Creating conditions in which people of good will can meet, integrate their ideas and emerge with a positive result can be a difficult enterprise but Sandia Fellow Elizabeth Roll seems to have it mastered.
Elizabeth, the Labs’ senior strategist and executive coach, is one of two fellows to emerge from the administrative rather than technical areas of the Labs. Graduating from Bryn Mawr College in Pennsylvania in 1996 with a major in economics and a minor in mathematics, she earned a master’s degree from the University of Michigan in 2002, where she studied corporate strategy and finance and graduated with distinction.
“I’m a social scientist at heart,” she said. “Math wasn’t satisfying to me in itself; economics drew me in because people’s choices and behaviors are part of the equation.”
She came to Sandia to help executives make decisions that affect other leaders or organizations. But the problems she saw seemed beyond simple economics. “Why is a group getting stuck?” she asked herself. “What values may be in conflict? What are the patterns that people bring that interfere?” Continuing concern over how and why people make business and life decisions led her in 2011 to the Gestalt Institute of Cleveland, where she took courses in human and organizational development she found engaging and was invited to become a faculty member.

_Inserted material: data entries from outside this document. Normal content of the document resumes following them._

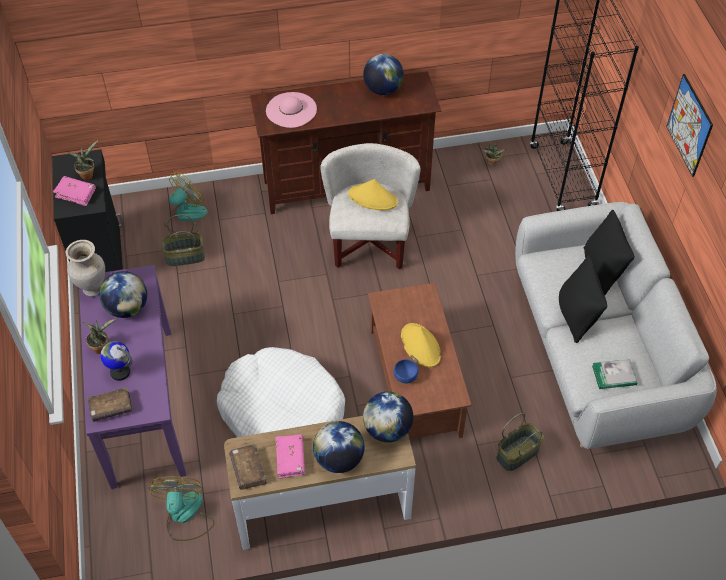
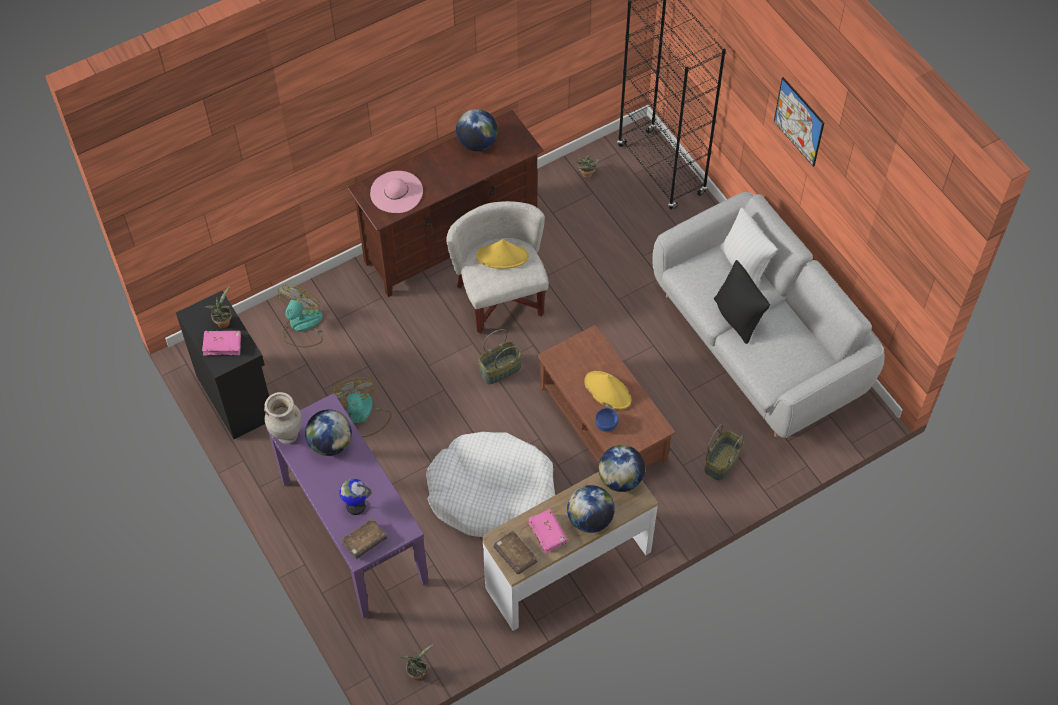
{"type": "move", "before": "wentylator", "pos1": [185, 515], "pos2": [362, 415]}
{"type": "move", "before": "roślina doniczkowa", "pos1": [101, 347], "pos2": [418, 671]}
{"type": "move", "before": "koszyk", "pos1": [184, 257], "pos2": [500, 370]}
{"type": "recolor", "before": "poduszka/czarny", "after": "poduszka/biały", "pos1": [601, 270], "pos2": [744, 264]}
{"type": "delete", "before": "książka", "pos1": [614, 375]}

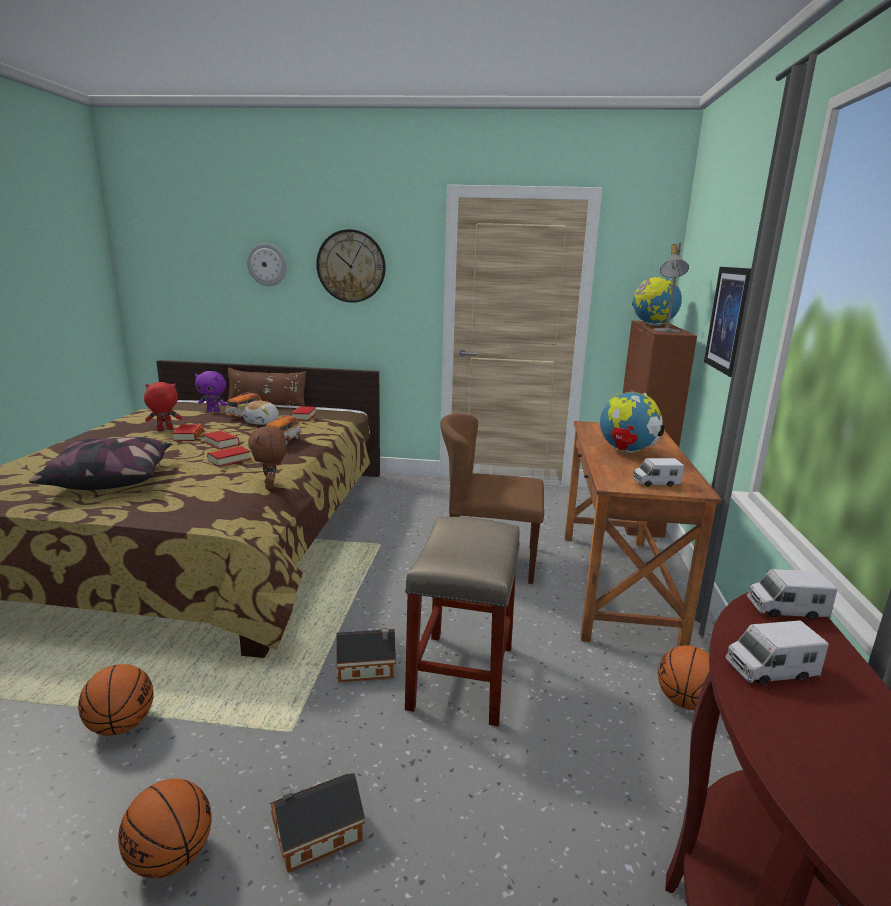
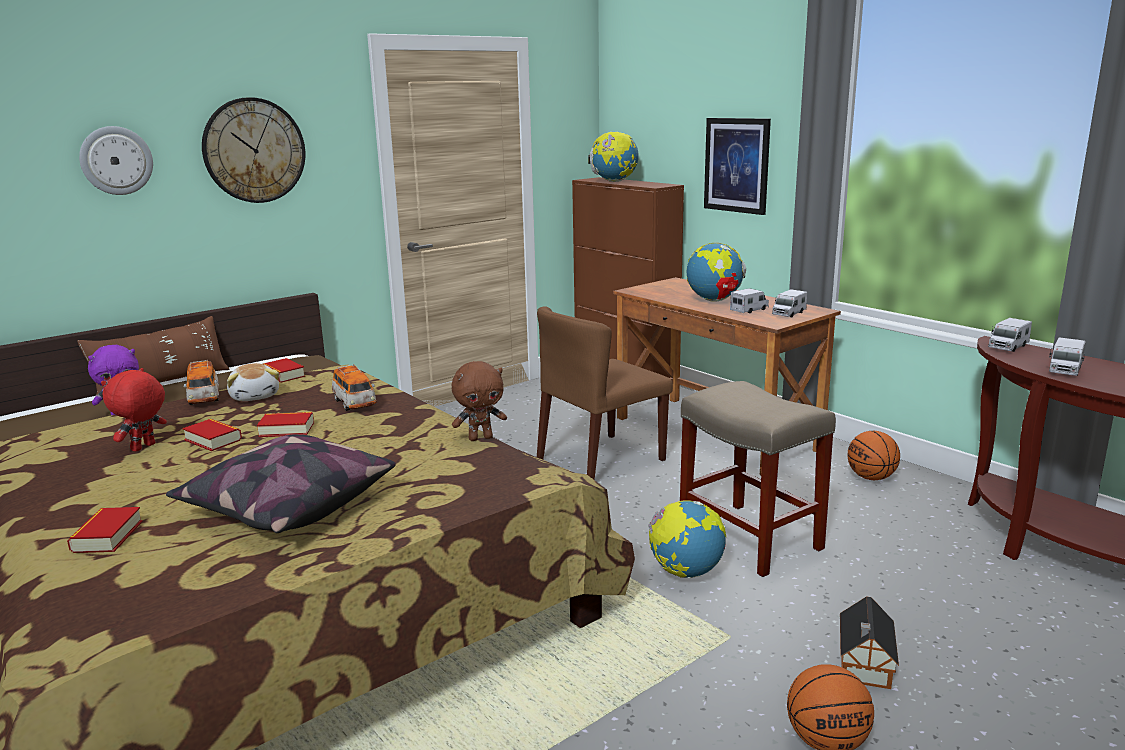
{"type": "move", "before": "książka", "pos1": [229, 460], "pos2": [107, 536]}
{"type": "rotate", "before": "pluszak/brązowy", "pos1": [271, 486], "pos2": [480, 438], "turn": -45}
{"type": "replace", "before": "domek", "after": "globus", "pos1": [368, 668], "pos2": [686, 572]}
{"type": "insert", "after": "ciężarówka zabawkowa", "pos2": [749, 310]}
{"type": "delete", "before": "piłka do koszykówki", "pos1": [121, 725]}
{"type": "delete", "before": "lampa stołowa/szary", "pos1": [666, 331]}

Among other achievements, she helped guide growth of the National Security Leadership Development Program, the premier program for developing Sandia leaders. Over 290 Sandia leaders have participated in the program, which has been described as the premier leadership development program in the entire DOE complex. The program shapes the Labs’ leaders and impacts the culture and brand of the Labs.
Elizabeth facilitated executive and director-level engagements between Sandia and Kansas City National Security Campus, contributing to collaborative growth between the two sites. By understanding the strategic goals of this joint leadership team, she helped the leaders at Sandia and the Kansas City National Security Campus integrate digital-realization teams with advanced manufacturing teams, implement structural and environmental controls for a nuclear stockpile system, and create cross-site improvements in technical areas and among various disciplines, ensuring unity of effort.
“People call me when they feel the need for change, or even just navigating a specific problem,” she said. “Sometimes that manifests in working with teams and organizations and sometimes that means a one-on-one coaching engagement to support a leader’s growth.”
Interacting with a past Labs leadership team, she rapidly implemented a new process to complete a director’s unusual request for a 20-year vision for the Labs.
Engaging a wide range of leaders experiencing a variety of circumstances, she translates concepts, models and frameworks into practical actions. Taking on projects daunting in complexity and sometimes lacking in definition has only increased her repute.
At the other end of the scale from fostering ideas of Sandia’s upper echelons, she founded a career-mentoring group that teaches 25 Sandia staff mentees to use tools and techniques she has used. She also coached them to build confidence and find footing in new roles.
Her commitment to her own learning and self-reflection has enabled continued growth in her role of bringing ideas to the deal-making table and seeing them prosper.
Just so will Sandians continue to learn how a fellow with business and organizational-development expertise benefits the Labs.